■ Source records:
────────

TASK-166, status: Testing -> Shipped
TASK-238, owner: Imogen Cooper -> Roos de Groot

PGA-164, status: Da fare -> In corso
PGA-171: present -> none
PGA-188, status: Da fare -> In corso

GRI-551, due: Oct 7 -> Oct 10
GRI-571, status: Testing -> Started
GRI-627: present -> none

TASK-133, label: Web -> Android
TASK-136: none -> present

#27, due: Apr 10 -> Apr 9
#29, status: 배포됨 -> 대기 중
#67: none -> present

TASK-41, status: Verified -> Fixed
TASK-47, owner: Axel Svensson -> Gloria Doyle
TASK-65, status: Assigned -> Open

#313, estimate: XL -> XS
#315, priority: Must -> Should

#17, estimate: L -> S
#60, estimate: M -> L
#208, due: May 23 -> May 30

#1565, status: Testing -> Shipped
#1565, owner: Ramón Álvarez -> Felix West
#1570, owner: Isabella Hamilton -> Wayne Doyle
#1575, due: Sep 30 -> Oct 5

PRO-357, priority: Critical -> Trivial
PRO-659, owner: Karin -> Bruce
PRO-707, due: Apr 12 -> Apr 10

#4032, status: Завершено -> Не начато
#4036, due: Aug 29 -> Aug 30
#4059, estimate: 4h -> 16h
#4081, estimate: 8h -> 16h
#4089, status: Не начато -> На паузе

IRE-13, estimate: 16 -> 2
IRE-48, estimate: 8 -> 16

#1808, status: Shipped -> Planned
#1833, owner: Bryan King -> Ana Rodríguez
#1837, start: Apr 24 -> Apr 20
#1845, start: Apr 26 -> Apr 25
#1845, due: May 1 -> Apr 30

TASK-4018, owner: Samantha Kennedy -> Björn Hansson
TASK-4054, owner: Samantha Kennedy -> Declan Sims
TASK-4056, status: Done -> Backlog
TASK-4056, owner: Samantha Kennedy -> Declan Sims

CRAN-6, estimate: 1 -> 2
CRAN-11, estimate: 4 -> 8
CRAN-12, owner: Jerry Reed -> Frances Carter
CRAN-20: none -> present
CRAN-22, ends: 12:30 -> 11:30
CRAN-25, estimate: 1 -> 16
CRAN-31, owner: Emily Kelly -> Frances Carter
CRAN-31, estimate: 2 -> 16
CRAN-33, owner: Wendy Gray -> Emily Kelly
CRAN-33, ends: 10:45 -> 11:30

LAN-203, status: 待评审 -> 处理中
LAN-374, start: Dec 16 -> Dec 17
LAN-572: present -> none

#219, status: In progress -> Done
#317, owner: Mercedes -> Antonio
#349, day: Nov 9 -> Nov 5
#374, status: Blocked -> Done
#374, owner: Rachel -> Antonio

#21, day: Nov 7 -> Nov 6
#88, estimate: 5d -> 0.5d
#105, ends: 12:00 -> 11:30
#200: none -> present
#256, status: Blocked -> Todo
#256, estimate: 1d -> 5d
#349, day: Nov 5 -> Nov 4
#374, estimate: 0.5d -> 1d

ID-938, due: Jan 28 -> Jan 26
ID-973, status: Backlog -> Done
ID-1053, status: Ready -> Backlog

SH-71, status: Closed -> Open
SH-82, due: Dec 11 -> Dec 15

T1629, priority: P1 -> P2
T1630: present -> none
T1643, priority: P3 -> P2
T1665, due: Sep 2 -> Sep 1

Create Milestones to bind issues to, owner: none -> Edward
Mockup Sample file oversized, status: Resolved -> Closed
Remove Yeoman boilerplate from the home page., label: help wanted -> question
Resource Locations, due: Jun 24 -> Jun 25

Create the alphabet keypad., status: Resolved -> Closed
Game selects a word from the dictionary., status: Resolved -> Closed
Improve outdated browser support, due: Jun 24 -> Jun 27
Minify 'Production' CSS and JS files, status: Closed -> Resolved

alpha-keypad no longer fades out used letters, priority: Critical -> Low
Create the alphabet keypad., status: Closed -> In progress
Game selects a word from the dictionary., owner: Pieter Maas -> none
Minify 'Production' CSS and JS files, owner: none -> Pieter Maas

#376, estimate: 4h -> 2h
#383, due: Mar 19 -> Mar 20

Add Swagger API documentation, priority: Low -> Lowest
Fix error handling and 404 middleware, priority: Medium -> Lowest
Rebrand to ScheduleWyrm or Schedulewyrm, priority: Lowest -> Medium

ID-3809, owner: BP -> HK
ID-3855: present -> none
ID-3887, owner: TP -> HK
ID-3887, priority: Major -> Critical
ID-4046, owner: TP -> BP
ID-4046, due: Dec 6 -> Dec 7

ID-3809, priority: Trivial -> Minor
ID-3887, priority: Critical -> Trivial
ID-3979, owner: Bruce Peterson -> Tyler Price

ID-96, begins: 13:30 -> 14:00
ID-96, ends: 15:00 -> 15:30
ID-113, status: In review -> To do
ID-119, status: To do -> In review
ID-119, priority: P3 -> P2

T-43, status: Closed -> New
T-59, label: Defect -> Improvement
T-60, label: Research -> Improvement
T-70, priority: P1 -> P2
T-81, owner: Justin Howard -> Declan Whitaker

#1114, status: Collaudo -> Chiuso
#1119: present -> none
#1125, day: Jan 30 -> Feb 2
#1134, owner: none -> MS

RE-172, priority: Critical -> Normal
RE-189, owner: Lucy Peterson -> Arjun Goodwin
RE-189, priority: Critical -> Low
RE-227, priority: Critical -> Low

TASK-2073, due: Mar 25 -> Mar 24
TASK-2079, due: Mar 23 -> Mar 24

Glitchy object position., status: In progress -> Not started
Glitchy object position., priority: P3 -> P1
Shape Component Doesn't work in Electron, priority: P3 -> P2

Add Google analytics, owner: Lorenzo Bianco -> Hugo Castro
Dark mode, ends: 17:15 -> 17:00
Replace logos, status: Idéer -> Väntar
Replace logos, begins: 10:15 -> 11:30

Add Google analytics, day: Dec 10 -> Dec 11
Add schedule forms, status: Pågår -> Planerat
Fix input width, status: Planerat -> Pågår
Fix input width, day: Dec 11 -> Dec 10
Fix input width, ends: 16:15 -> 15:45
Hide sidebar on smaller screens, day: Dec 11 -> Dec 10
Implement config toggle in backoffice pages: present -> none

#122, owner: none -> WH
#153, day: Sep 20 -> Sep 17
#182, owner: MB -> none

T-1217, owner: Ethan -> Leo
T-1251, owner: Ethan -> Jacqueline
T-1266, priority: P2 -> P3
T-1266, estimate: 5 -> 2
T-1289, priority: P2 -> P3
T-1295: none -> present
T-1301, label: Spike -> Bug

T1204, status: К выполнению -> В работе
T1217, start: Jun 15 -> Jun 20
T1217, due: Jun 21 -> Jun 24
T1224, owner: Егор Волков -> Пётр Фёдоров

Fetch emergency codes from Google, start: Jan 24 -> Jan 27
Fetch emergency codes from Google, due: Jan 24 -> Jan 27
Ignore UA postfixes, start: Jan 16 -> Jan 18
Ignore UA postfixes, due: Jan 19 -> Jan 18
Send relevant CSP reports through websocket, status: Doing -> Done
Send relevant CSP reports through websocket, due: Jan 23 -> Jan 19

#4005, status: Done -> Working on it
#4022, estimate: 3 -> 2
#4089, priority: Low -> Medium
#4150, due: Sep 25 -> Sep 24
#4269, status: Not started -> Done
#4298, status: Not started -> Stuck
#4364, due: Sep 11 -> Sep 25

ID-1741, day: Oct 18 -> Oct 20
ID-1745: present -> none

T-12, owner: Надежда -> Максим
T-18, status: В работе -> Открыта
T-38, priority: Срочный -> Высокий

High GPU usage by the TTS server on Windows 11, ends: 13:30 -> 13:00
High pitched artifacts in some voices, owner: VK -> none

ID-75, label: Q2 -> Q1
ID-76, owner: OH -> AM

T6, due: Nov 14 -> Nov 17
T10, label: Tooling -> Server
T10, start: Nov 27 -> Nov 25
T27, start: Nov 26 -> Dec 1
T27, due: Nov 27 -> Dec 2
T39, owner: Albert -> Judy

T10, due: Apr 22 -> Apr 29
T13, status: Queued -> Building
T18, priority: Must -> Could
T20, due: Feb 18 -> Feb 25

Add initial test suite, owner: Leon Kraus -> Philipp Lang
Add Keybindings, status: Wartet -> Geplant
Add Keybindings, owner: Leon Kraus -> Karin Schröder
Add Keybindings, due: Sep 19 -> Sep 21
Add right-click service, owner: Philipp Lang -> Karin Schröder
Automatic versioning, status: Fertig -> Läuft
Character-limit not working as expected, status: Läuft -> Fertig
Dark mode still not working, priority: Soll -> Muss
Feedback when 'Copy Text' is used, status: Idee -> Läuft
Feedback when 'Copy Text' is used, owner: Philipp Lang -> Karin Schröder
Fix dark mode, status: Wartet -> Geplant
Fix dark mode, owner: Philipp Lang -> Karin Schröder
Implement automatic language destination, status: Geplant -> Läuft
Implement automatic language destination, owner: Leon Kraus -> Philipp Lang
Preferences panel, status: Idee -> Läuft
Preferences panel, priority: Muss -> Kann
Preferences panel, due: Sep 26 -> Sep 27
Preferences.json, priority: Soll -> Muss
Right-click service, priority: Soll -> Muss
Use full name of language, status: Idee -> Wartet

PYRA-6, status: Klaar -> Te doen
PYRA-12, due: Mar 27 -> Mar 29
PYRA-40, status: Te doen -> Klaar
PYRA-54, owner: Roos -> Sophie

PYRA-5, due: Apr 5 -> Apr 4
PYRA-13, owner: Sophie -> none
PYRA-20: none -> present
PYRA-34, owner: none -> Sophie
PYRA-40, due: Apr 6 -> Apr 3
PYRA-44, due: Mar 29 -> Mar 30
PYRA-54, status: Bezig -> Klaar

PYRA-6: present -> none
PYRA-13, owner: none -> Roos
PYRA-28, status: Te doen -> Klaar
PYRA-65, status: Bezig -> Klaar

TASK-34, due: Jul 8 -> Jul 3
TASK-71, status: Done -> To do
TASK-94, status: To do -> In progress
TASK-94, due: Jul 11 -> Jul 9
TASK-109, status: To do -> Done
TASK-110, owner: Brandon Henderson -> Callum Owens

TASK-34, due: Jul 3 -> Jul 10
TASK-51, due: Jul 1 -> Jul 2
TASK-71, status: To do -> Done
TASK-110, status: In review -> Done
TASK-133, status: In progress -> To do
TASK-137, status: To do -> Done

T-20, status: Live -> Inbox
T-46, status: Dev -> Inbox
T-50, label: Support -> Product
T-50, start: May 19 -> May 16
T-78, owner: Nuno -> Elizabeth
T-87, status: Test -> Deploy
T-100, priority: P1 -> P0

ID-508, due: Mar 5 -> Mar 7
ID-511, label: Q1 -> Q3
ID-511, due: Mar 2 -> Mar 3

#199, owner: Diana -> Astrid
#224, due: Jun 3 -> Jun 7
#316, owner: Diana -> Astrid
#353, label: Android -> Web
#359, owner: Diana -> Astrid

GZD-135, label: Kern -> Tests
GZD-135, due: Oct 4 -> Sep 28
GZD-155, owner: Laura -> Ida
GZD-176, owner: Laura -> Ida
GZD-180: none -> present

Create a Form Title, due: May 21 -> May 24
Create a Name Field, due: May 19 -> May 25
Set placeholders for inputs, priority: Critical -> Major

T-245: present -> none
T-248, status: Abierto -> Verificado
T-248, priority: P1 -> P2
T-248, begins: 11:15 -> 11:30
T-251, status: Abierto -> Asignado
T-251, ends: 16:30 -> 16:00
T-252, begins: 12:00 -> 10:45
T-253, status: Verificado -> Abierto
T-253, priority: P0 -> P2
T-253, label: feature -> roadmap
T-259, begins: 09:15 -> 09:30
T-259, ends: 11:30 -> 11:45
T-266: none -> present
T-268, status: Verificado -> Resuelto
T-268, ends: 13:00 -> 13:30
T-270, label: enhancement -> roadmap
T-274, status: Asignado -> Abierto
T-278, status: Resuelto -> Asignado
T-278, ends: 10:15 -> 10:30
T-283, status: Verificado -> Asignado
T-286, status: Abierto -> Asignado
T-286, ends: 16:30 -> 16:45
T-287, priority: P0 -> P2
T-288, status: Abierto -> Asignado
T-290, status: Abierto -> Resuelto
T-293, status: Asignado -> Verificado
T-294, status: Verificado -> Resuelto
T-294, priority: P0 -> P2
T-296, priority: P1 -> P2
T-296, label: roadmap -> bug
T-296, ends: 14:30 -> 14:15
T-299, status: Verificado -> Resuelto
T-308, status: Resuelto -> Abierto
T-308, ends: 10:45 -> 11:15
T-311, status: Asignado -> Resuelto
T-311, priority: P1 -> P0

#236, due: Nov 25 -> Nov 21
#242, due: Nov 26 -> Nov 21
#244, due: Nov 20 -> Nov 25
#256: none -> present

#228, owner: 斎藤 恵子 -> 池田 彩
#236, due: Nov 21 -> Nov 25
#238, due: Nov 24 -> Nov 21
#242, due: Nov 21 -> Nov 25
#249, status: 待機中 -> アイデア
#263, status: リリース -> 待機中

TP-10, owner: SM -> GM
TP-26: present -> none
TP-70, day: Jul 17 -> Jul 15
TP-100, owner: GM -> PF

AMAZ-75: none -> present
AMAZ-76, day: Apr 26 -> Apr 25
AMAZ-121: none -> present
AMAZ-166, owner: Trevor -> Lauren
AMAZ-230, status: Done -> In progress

────────

Please restate, word for word, the lines of the entries that run from the first line through the one holding "#4032, status: Завершено -> Не начато", and add nothing.

TASK-166, status: Testing -> Shipped
TASK-238, owner: Imogen Cooper -> Roos de Groot

PGA-164, status: Da fare -> In corso
PGA-171: present -> none
PGA-188, status: Da fare -> In corso

GRI-551, due: Oct 7 -> Oct 10
GRI-571, status: Testing -> Started
GRI-627: present -> none

TASK-133, label: Web -> Android
TASK-136: none -> present

#27, due: Apr 10 -> Apr 9
#29, status: 배포됨 -> 대기 중
#67: none -> present

TASK-41, status: Verified -> Fixed
TASK-47, owner: Axel Svensson -> Gloria Doyle
TASK-65, status: Assigned -> Open

#313, estimate: XL -> XS
#315, priority: Must -> Should

#17, estimate: L -> S
#60, estimate: M -> L
#208, due: May 23 -> May 30

#1565, status: Testing -> Shipped
#1565, owner: Ramón Álvarez -> Felix West
#1570, owner: Isabella Hamilton -> Wayne Doyle
#1575, due: Sep 30 -> Oct 5

PRO-357, priority: Critical -> Trivial
PRO-659, owner: Karin -> Bruce
PRO-707, due: Apr 12 -> Apr 10

#4032, status: Завершено -> Не начато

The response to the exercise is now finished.